Darling watched her troop off to fetch another pair of birds, frowning in an attempt to decide if she was serious. I nearly laughed aloud, and when our paths coincided, I said to her, “You’re being wicked to that poor man.”
“That poor man is stacking the decks.”
“Shall I load for you on the next drive, get your numbers up a bit?”
“You don’t need to do that—if I wanted loaders, I’d have asked for them.”
“Just one drive?”
“Well, all right. It’s very naughty, though.”
“What, to stack our own deck?”
She shot me a grin of pure mischief. “I shall have a word with Bloom.”

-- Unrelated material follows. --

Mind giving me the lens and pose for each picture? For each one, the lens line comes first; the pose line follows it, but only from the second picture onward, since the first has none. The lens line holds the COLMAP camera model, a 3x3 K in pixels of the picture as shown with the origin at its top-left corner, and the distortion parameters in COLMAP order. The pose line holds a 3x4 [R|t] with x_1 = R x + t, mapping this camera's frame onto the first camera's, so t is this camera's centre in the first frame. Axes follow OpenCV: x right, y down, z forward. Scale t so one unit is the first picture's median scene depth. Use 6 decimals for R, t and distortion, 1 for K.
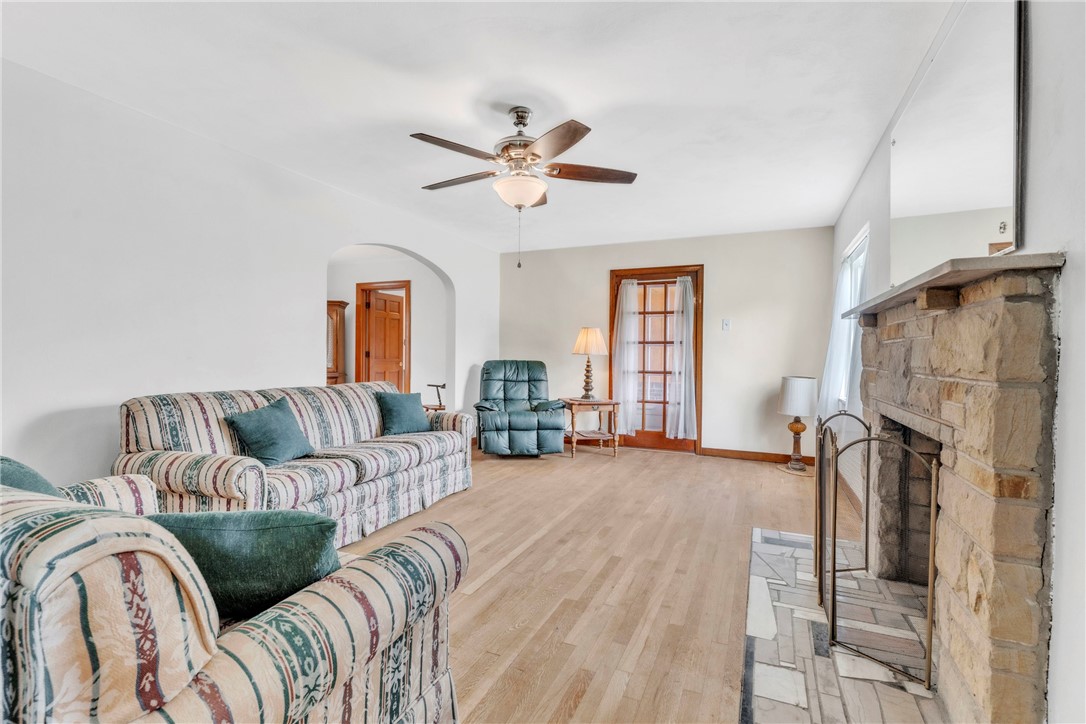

Our third stand, near to midday, was in open ground again. We spread ourselves out across the rolling hillside, each of us backed by one or two loaders and their dogs. Except Iris and me. She took my gun and snapped it to her shoulder two or three times. She would have to compensate each time to the differences in make, length, and weight, hardly an ideal situation when the goal was a quick fire. At least hers took the same cartridge as the Purdey—I wouldn’t have to fumble too much in my loading.
The others, naturally, saw the change. Alistair abandoned Marsh and his family group to stroll back the line in our direction.
“Do you wish me to assist?” he asked.
“No,” said Iris briskly. “Thanks, old boy, but we’re fine.”